--- 課題の目的 ---
以下の記録のうち、文字列「speedometer」を含む行はいくつあるか。大文字と小文字は区別し、数だけを書け。
——————————
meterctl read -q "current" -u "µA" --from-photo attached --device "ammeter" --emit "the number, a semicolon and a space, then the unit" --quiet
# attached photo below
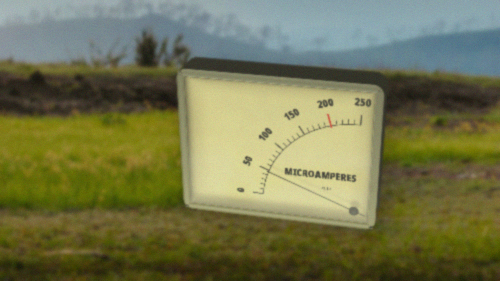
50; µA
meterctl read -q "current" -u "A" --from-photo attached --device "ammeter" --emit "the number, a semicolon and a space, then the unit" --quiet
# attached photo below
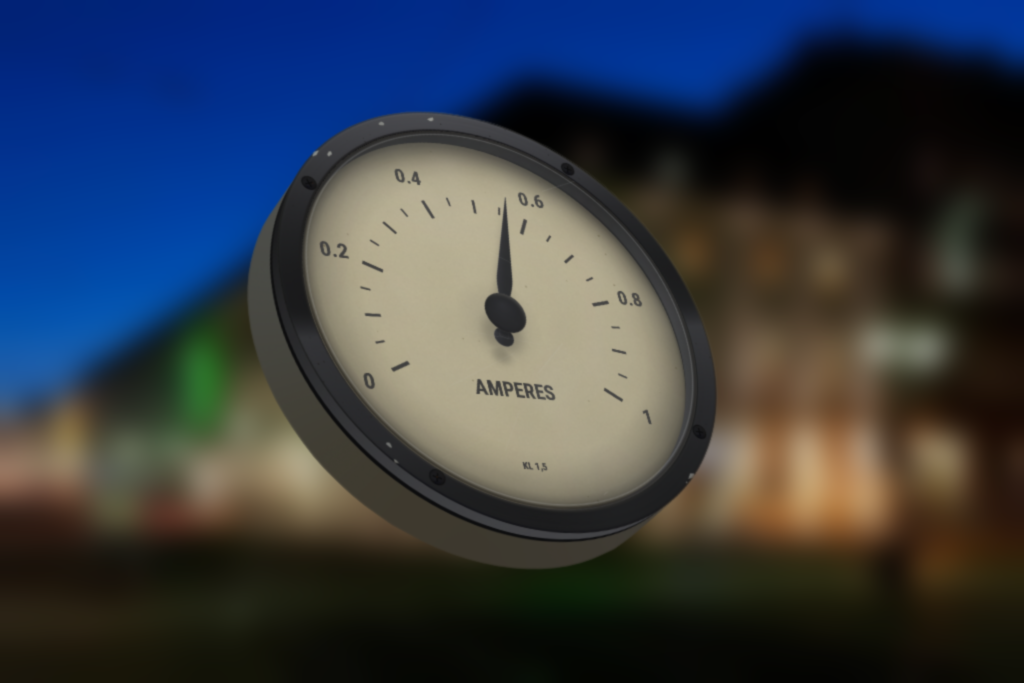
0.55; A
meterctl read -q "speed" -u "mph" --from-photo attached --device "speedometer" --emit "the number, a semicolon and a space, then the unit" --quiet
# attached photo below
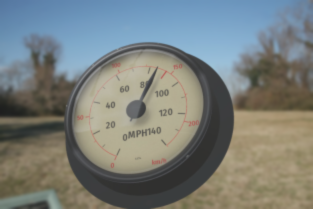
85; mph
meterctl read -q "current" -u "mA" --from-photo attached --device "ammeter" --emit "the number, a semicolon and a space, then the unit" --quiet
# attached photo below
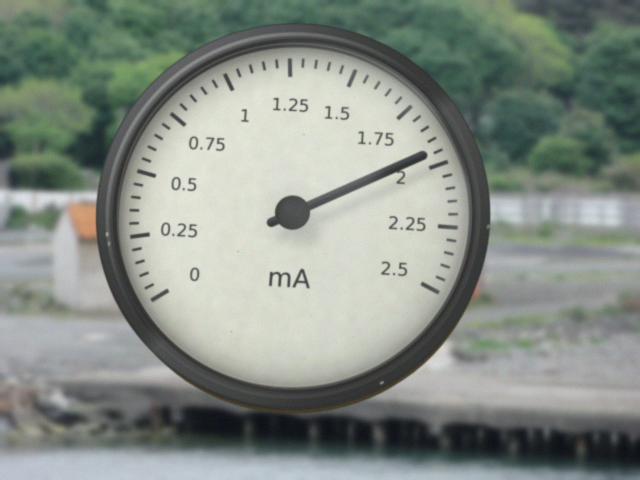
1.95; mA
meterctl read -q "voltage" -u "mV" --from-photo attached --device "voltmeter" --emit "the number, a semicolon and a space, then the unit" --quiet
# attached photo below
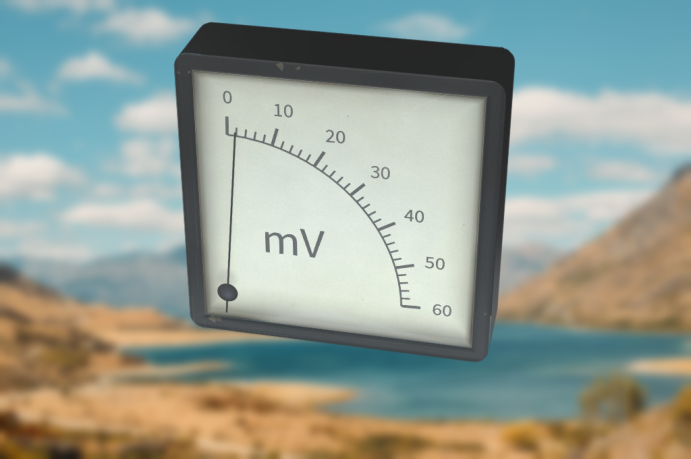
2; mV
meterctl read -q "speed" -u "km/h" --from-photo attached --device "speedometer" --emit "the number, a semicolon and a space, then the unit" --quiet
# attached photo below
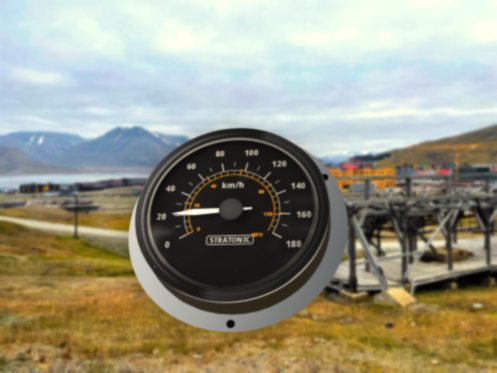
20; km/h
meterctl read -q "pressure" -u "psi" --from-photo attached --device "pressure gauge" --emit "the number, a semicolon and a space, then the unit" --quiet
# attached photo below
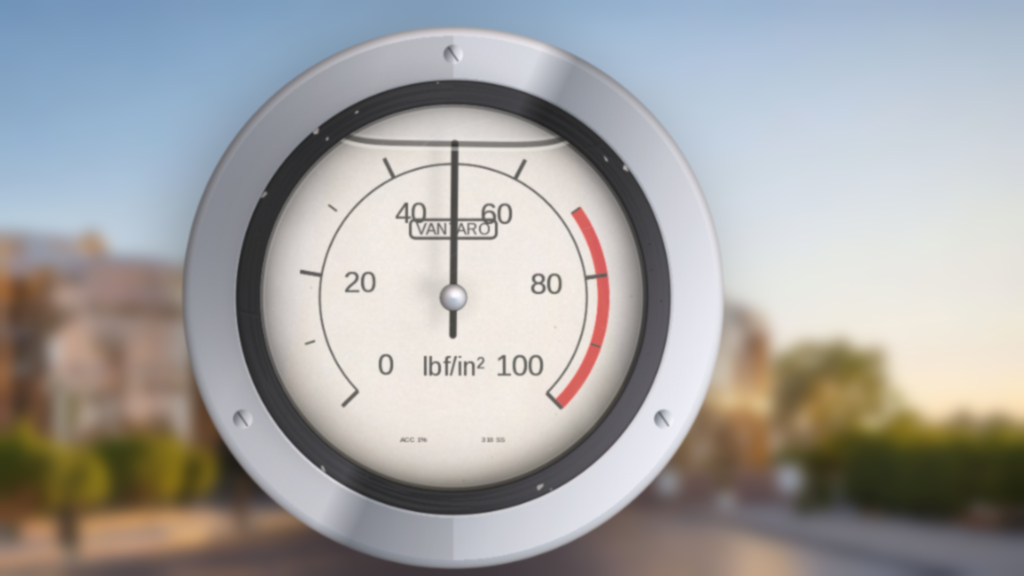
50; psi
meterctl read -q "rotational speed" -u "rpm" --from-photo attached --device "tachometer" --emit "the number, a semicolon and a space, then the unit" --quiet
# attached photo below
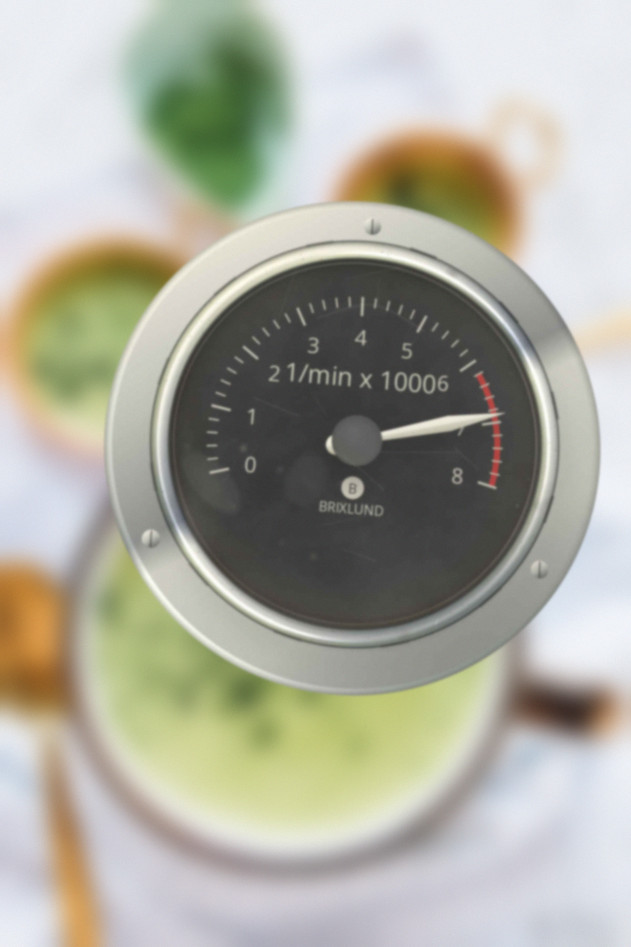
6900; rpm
——————————
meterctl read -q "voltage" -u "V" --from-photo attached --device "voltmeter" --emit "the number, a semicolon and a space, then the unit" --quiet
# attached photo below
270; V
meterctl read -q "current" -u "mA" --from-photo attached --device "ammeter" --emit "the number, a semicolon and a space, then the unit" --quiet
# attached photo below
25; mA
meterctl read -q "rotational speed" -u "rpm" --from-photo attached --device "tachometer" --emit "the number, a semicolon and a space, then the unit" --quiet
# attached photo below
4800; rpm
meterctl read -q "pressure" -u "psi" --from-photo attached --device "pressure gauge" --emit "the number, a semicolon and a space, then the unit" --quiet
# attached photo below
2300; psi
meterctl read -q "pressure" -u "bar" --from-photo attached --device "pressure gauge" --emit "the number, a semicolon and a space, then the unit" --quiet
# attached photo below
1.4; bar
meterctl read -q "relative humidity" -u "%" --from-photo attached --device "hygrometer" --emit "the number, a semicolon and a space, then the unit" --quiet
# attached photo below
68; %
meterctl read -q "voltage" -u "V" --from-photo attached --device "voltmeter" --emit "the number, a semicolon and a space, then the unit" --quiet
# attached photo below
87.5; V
——————————
--- 解答 ---
2